Live-blog of Governing Knowledge Commons

This thread was originally published from https://hachyderm.io/@jyasskin/113304004085955373 to https://hachyderm.io/@jyasskin/113371771545624084. I did not finish this book.

Governing Knowledge Commons by Frischmann, Madison & Strandburg is next in my attempt to figure out if the idea of a commons can help us keep the Web going. Many of the chapters are available online, so I’ll try to link to them as I start reading them. I may skip around to the chapters that look most relevant to the Web, and I’ll probably skip the paywalled chapters.

See also the previous thread on Governing the Commons. [Original]


I’m a little skeptical of the editors here, since they’re law professors and might be overly focused on how commons theory affects just intellectual property law. Chapter 1 section II A does focus on IP law, and while IP law is the way the largest sanctions are applied on the Web, much more of our regulation uses sub-legal methods like robots.txt and Javascript paywalls. [Original]


“Legal limitations on intellectual property rights support the possibility of constructing commons governance arrangements that allow resources to be used in ways that generate spillovers”, in section II B, is an interesting statement. Legal limitations allow more free-riding, or, equivalently, inflexibly require certain kinds of spillovers. They limit the variety of institutions that it’s possible to create, but perhaps ensure that the institutions are good? [Original]


Section IV A: “Unlike commons in the natural resource environment, knowledge commons arrangements usually must create a governance structure within which participants not only share existing resources but also engage in producing those resources and, indeed, in determining their character.”

I’d been thinking that the Web, at least, might have a 2-sided commons shape, where authors rely on users as a resource system, and users rely on authors as a resource system. We’ll see if I’m close. [Original]


“Inevitably, the intellectual products of past and contemporary “producers” (creators, inventors, innovators, thinkers, and the like) serve as inputs into later productive activities.”

- **Dataset section**
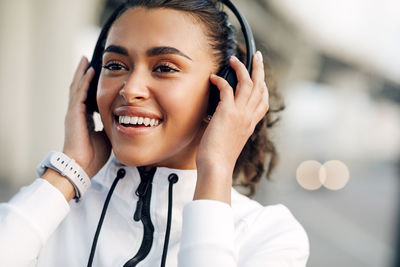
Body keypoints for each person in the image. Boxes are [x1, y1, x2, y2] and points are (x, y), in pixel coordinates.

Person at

- **Tasks to complete**
1. According to the live-blog on Governing Knowledge Commons, what profession do the book's editors have?
2. Carry the live-blog on Governing Knowledge Commons forward from its last sentence.
The data has no connection to the live-blog on Governing Knowledge Commons.

- **Written responses**
1. They are law professors.

2.
This reminds me of how the fish in a fishery have children that are the fish in the future of that fishery. The analogy won’t be exact, but that kinda implies that the people claiming IP rights over their own ideas are the appropriators who can overexploit the commons. [Original]


“the nonrivalrous and nonexcludable knowledge resources that make up the cultural environment …”

Ideas themselves are non-rivalrous, but as @luis_in_brief pointed out in https://blog.tidelift.com/resilient-open-commons, other parts of a knowledge commons can be, like the maintainers’ time. Other rivalrous parts might be potential readers’ time/attention and download and other hosting costs. [Original]


Oops, 2 paragraphs later: “the nonrivalry of knowledge and information resources often rides on top of various rivalrous inputs (such as time or money) and may provide a foundation for various rivalrous outputs (such as money or fame)” [Original]


“The property scholar Carol Rose emphasizes the role of narratives, especially of origin stories, in explaining features of property regimes that are not determinable strictly on theoretical or functional grounds, particularly if one assumes that everyone begins from a position of rational self-interest.”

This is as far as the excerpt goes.